A. Examen antérieur des cas

A. Examen antérieur des cas
  1. 139. Après la session de mars 1994, restaient en instance les allégations portant sur l'arrestation et la condamnation de M. Noubir El Amaoui, secrétaire général de la Confédération démocratique du travail (CDT), la mort violente d'un travailleur à la suite de l'intervention de la police lors d'une manifestation à l'entreprise Bahia-Baladi à Rabat et des mesures prises par la direction de la Régie autonome de transport urbain de Casablanca (RATC) et les autorités locales lors de la grève déclenchée par le personnel de la RATC, le 17 février 1992, dans le but d'obtenir de meilleures conditions d'emploi.

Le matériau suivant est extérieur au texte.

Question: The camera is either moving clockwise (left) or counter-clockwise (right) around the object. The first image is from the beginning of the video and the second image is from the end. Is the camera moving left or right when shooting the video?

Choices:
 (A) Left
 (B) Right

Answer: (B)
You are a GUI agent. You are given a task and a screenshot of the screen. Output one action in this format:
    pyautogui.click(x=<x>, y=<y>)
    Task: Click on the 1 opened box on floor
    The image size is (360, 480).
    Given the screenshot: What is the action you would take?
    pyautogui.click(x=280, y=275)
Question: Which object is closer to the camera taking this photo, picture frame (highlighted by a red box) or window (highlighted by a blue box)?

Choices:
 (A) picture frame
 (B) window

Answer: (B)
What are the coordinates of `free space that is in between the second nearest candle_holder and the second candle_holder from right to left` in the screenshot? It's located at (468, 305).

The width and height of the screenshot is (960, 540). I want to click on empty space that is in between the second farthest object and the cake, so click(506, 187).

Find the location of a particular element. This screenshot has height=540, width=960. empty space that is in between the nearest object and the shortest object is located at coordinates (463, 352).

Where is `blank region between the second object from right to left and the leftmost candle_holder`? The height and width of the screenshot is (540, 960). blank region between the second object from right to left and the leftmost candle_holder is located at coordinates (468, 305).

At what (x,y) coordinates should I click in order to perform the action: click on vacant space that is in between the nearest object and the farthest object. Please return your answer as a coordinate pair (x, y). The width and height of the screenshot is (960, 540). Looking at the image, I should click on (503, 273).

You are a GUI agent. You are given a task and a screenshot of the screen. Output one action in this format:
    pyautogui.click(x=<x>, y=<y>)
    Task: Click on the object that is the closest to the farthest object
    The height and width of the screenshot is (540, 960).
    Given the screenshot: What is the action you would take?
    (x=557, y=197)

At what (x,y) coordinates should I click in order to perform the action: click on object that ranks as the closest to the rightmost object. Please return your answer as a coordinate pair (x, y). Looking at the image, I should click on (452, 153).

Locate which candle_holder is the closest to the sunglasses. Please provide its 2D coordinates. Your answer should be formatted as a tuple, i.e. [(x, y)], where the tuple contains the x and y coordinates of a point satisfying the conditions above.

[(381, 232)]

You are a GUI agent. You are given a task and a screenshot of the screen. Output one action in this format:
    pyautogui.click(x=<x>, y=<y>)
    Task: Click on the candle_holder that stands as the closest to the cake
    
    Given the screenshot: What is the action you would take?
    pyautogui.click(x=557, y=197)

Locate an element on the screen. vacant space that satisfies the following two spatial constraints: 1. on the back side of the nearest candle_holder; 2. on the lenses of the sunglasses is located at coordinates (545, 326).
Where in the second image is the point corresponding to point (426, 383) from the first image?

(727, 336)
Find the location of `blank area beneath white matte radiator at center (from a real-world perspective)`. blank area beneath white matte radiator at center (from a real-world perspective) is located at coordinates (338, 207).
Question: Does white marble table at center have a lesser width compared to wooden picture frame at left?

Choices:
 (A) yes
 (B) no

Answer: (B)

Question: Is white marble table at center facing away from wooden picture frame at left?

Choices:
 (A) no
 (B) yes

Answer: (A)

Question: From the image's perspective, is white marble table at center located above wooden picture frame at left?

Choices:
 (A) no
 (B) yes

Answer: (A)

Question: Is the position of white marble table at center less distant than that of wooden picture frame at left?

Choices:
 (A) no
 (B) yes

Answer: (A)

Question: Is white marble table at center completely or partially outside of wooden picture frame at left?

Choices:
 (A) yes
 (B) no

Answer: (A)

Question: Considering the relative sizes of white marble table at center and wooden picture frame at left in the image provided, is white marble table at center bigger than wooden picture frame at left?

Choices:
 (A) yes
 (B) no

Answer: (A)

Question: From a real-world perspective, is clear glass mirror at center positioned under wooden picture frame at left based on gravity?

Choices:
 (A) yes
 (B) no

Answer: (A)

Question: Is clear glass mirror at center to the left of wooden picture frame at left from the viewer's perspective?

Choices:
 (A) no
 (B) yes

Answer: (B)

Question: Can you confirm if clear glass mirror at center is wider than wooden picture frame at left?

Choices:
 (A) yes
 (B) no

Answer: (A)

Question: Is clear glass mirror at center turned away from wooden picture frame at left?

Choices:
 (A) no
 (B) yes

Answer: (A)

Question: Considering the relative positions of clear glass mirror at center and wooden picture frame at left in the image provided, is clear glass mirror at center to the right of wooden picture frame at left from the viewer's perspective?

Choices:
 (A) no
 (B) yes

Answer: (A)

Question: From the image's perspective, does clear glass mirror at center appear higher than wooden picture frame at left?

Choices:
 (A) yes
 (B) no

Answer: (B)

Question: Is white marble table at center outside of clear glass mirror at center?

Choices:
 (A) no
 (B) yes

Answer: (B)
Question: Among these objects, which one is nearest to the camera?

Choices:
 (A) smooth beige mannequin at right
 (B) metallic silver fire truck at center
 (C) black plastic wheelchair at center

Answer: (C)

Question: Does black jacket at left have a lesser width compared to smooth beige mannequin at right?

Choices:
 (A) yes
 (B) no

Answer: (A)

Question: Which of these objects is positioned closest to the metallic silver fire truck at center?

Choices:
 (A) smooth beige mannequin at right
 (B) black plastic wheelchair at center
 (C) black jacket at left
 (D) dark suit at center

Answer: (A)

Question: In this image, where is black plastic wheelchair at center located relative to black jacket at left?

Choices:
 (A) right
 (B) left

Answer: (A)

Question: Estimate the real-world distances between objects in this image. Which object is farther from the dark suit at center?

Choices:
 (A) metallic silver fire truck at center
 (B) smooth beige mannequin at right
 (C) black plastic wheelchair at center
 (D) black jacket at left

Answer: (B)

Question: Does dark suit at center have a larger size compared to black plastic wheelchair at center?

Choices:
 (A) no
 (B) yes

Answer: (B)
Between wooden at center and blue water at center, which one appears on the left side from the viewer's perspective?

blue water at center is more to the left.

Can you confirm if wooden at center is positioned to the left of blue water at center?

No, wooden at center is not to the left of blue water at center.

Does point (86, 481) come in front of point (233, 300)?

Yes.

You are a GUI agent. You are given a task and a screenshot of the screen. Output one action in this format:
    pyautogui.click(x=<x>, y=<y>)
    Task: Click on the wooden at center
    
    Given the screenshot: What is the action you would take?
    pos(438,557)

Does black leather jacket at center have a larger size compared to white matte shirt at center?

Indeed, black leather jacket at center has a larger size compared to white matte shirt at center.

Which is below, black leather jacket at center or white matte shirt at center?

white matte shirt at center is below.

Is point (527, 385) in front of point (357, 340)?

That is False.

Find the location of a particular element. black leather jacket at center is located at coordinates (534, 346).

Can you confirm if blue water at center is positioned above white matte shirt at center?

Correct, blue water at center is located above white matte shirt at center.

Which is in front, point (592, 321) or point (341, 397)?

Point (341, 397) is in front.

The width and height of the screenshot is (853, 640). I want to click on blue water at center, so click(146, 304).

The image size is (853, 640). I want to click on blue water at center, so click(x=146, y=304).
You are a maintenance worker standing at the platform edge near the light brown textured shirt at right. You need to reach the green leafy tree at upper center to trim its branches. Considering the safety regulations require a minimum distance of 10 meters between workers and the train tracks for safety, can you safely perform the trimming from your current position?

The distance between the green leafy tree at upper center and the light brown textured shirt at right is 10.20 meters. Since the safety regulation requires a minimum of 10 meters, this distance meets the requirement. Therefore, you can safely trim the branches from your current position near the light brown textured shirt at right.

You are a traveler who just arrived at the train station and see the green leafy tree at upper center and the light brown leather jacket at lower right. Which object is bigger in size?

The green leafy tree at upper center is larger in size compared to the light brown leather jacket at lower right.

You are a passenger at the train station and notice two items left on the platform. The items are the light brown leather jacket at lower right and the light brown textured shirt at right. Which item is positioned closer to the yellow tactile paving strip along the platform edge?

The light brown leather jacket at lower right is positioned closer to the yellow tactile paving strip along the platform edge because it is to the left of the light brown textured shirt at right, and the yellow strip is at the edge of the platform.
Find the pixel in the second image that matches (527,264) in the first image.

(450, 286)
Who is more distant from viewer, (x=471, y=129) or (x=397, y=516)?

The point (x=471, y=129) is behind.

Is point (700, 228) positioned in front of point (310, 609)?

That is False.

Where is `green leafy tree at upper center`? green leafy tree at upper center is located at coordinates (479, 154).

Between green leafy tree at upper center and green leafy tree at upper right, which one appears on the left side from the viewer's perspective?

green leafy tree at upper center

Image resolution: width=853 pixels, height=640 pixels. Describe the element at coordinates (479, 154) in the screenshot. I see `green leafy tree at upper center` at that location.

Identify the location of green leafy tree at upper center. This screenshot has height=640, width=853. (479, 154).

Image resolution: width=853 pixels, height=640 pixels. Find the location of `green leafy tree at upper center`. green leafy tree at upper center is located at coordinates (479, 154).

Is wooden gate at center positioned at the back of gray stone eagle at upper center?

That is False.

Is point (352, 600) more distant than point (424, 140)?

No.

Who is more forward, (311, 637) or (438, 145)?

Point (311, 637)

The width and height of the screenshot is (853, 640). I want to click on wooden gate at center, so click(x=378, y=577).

Ces mesures comprenaient, notamment, l'embauche par la direction de la RATC de plus de 300 nouveaux salariés, la mutation arbitraire et le licenciement de grévistes, ainsi que l'emprisonnement et le jugement de MM. Nejmi Abdellatif, Kassih Abdelaziz et Touga Ahmed, militants syndicaux grévistes.
  2. 140. Lors de sa session de mars 1994, le comité avait notamment demandé les informations suivantes au gouvernement (voir 292e rapport du comité, paragr. 613 et 632, respectivement):
    • - Le comité avait noté que M. Noubir El Amaoui, secrétaire général de la CDT, avait bénéficié, à l'occasion de la fête nationale du 9 juillet 1993, d'une mesure de grâce en vertu de laquelle il avait été libéré avant l'expiration de sa peine d'emprisonnement. Toutefois, déplorant la sévérité de la condamnation dont l'intéressé avait fait l'objet, le comité avait attiré l'attention du gouvernement sur la résolution adoptée par la Conférence internationale du Travail en 1970 concernant les droits syndicaux et leur relation avec les libertés civiles et demandé instamment au gouvernement de prendre toutes les mesures nécessaires pour garantir le respect de ce principe et de fournir des indications sur la nature diffamatoire des propos tenus par le secrétaire général de la CDT.
    • - Constatant avec regret que le gouvernement n'avait toujours pas répondu aux allégations concernant la non-réintégration de fonctionnaires, et l'intervention violente de la police ayant provoqué une mort lors d'une manifestation des travailleurs de l'entreprise Bahia-Baladi de Rabat, le comité avait instamment demandé au gouvernement de fournir sans tarder les observations sollicitées.
    • - Insistant sur le danger que représentent pour le libre exercice des droits syndicaux des mesures de détention et de condamnation prises à l'encontre de représentants de travailleurs dans le cadre d'activités liées à la défense des intérêts de leurs mandants, le comité avait demandé instamment au gouvernement de prendre toutes les mesures nécessaires pour garantir le respect de ce principe, et de le tenir informé du résultat de l'appel interjeté par MM. Nejmi Abdellatif, Kassih Abdelaziz et Touga Ahmed contre leur condamnation par le tribunal de première instance.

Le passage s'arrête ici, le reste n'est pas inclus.